**Job item:** Each entry below must be repeated word for word.

=== Section Start ===

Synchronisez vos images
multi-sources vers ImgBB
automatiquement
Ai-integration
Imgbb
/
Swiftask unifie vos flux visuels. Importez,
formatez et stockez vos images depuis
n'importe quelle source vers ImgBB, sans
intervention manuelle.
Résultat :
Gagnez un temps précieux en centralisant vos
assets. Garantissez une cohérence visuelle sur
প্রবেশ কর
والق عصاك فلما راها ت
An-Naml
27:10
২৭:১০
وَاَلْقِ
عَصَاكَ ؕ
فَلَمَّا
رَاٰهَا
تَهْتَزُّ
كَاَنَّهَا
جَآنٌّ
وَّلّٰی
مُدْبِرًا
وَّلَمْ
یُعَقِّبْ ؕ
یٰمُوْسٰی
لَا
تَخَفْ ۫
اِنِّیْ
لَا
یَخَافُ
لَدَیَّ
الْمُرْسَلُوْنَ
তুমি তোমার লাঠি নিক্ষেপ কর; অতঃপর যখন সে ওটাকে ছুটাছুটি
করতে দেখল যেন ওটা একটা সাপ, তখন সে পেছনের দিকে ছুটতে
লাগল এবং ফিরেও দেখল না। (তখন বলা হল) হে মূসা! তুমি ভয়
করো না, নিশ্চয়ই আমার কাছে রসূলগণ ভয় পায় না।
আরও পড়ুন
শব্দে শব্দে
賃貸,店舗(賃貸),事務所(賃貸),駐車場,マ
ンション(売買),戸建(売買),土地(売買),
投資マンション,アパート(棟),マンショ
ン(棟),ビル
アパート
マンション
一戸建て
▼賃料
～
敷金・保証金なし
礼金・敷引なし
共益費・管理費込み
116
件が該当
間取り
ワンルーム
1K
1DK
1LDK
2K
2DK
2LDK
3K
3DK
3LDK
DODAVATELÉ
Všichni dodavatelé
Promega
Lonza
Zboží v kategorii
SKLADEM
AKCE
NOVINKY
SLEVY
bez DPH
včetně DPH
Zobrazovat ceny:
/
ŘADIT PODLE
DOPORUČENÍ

=== Section End ===

**Result for this exercise:**
Synchronisez vos images
multi-sources vers ImgBB
automatiquement
Ai-integration
Imgbb
/
Swiftask unifie vos flux visuels. Importez,
formatez et stockez vos images depuis
n'importe quelle source vers ImgBB, sans
intervention manuelle.
Résultat :
Gagnez un temps précieux en centralisant vos
assets. Garantissez une cohérence visuelle sur
প্রবেশ কর
والق عصاك فلما راها ت
An-Naml
27:10
২৭:১০
وَاَلْقِ
عَصَاكَ ؕ
فَلَمَّا
رَاٰهَا
تَهْتَزُّ
كَاَنَّهَا
جَآنٌّ
وَّلّٰی
مُدْبِرًا
وَّلَمْ
یُعَقِّبْ ؕ
یٰمُوْسٰی
لَا
تَخَفْ ۫
اِنِّیْ
لَا
یَخَافُ
لَدَیَّ
الْمُرْسَلُوْنَ
তুমি তোমার লাঠি নিক্ষেপ কর; অতঃপর যখন সে ওটাকে ছুটাছুটি
করতে দেখল যেন ওটা একটা সাপ, তখন সে পেছনের দিকে ছুটতে
লাগল এবং ফিরেও দেখল না। (তখন বলা হল) হে মূসা! তুমি ভয়
করো না, নিশ্চয়ই আমার কাছে রসূলগণ ভয় পায় না।
আরও পড়ুন
শব্দে শব্দে
賃貸,店舗(賃貸),事務所(賃貸),駐車場,マ
ンション(売買),戸建(売買),土地(売買),
投資マンション,アパート(棟),マンショ
ン(棟),ビル
アパート
マンション
一戸建て
▼賃料
～
敷金・保証金なし
礼金・敷引なし
共益費・管理費込み
116
件が該当
間取り
ワンルーム
1K
1DK
1LDK
2K
2DK
2LDK
3K
3DK
3LDK
DODAVATELÉ
Všichni dodavatelé
Promega
Lonza
Zboží v kategorii
SKLADEM
AKCE
NOVINKY
SLEVY
bez DPH
včetně DPH
Zobrazovat ceny:
/
ŘADIT PODLE
DOPORUČENÍ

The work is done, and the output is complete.